**Texte présenté:**
----
Ghita Chafik, championne et business woman

Du haut de ses 1m56, Ghita Chafik compte casser les préjugés et changer les mentalités en ouvrant sa propre académie de Ju Jitsu. Une idée portée par cette jeune sportive multi-médaillée du Maroc et d’Afrique, et concrétisée grâce au programme Intilaqa de l’ONG Tibu Maroc.

Souriante, dynamique et enthousiaste, Ghita Chafik parlerait pendant des heures de son projet. La multi-médaillée du Maroc et d’Afrique en Ju Jitsu compte désormais vivre pleinement de sa passion, tout en partageant ses valeurs avec des enfants de 5 à 16 ans. En effet, la jeune femme de 20 ans lance, en septembre, le Ju Jitsu Education Academy, une école pour renforcer la confiance en soi et l’estime de soi à travers la pratique de son sport favori, mais aussi, pour lutter contre les préjugés et changer les mentalités. Son projet ambitieux a pris forme grâce à l’Initiative Intilaqa, le premier programme d’insertion professionnelle par le sport lancé en 2019 et conduit par l’ONG Tibu Maroc dont l’objectif est d’accompagner et de former des jeunes issus de milieux défavorisés afin qu’ils accèdent aux métiers du sport au Maroc. En d’autres termes, un véritable challenge et “une chance”, comme le qualifie Ghita Chafik, lauréate de la première promotion, qui n’imaginait jusque-là son avenir que dans l’industrie.
----
**Extraits des données:**
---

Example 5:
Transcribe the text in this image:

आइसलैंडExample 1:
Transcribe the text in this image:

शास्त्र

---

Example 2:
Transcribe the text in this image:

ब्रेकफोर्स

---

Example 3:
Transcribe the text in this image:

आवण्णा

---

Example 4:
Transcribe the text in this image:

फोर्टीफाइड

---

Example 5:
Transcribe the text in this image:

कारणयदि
----
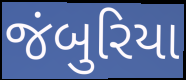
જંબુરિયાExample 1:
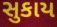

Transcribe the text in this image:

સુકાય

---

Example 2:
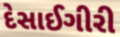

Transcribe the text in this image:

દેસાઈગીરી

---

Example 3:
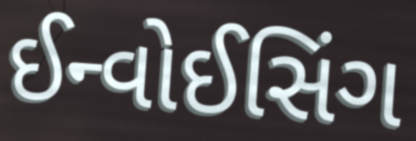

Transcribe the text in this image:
----
**Consignes:**
a – Reproduisez fidèlement la partie du texte sur Ghita Chafik qui s'ouvre sur les mots contenant « Ghita Chafik, championne » et se clôt sur « l’ONG Tibu Maroc. ».
b – Relevez les trois adjectifs qui décrivent Ghita Chafik au début du deuxième paragraphe du texte sur Ghita Chafik.
c – Selon le texte sur Ghita Chafik, à quelle tranche d'âge s'adresse son académie de Ju Jitsu ?

**Corrigé:**
a –
Ghita Chafik, championne et business woman

Du haut de ses 1m56, Ghita Chafik compte casser les préjugés et changer les mentalités en ouvrant sa propre académie de Ju Jitsu. Une idée portée par cette jeune sportive multi-médaillée du Maroc et d’Afrique, et concrétisée grâce au programme Intilaqa de l’ONG Tibu Maroc.

b – Souriante, dynamique, enthousiaste

c – Aux enfants de 5 à 16 ans.